In Situ Polymerized Localized High‐Concentration Electrolytes for Ultrahigh‐Rate Sodium Metal Batteries
Xue Wang, Yuzhou Bai, Zhuoran Lv, Yuan Liu, Wujie Dong, Hui Bi, Fuqiang Huang
Abstract
Abstract Sodium metal batteries (SMBs) offer a promising alternative to lithium‐ion systems due to the natural abundance of sodium. Nevertheless, their practical application is hindered by challenges of sodium dendrite growth and unstable electrolyte/electrode interfaces in conventional liquid electrolytes. Here, an in situ polymerized localized high‐concentration gel electrolyte (IS‐LHCE) is presented and engineered through strategic integration of 1,3‐dioxolane as both diluent and polymer precursor. Unlike conventional approaches using inert diluents, the design establishes a polymer‐confined solvation structure that simultaneously achieves anion coordination regulation and ion transport decoupling. This unique configuration reduces Na + activation energy to 0.0379 eV, enabling exceptional ionic conductivity of 6.07 × 10 −4 S cm −1 and a wide electrochemical stability window (≈4.56 V).

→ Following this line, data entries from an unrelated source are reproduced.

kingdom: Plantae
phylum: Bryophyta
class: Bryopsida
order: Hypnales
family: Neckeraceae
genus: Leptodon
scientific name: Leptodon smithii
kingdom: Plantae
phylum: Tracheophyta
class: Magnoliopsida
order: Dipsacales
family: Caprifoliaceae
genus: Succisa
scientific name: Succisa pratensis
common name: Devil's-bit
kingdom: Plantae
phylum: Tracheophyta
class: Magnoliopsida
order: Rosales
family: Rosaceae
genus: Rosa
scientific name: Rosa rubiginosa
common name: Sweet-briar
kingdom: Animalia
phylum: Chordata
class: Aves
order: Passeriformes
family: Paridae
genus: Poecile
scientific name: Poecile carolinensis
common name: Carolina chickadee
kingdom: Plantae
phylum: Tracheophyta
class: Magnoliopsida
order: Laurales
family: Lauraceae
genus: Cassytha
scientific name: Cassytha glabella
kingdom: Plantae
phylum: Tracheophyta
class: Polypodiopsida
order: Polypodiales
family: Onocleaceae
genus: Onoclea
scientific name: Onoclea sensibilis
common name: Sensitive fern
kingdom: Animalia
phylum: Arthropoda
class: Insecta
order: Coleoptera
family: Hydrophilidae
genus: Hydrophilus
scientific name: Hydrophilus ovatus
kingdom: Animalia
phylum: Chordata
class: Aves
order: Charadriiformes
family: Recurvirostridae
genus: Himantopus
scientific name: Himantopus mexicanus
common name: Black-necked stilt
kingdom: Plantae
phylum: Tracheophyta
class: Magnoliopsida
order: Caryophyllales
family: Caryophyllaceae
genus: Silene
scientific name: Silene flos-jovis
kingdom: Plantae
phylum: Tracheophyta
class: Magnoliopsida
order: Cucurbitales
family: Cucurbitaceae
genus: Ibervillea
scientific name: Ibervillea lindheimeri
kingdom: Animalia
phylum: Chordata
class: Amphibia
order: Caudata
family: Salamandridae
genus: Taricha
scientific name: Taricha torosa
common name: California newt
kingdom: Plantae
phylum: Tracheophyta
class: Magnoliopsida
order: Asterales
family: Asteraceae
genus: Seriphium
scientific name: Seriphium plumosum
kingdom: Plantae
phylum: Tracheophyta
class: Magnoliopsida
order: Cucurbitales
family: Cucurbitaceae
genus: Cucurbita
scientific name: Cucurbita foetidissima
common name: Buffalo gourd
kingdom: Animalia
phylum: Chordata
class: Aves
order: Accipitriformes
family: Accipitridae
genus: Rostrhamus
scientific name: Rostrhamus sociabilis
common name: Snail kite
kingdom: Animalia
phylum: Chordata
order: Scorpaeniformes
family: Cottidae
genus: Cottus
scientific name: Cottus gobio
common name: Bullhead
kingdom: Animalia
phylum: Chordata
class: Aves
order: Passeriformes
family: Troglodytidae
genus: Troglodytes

The in situ formed polymer network of IS‐LHCE promotes preferential anion decomposition, forming a gradient inorganic‐rich solid electrolyte interphase dominated by NaF/Na 2 S phases, which enables Na||Na symmetric batteries to achieve unprecedented cycling stability of over 1,200 h at 0.1 mA cm −2 . The Na 3 V 2 (PO 4 ) 3 ||Na full batteries demonstrate record‐breaking longevity, with 90.8% capacity retention after 3,000 cycles at 10 C rate. This work presents a new paradigm in polymer electrolyte design, fundamentally resolving the longstanding trade‐offs between interfacial instability and ion transport, avoiding dendrite formation, and advances practical high‐energy‐density SMBs.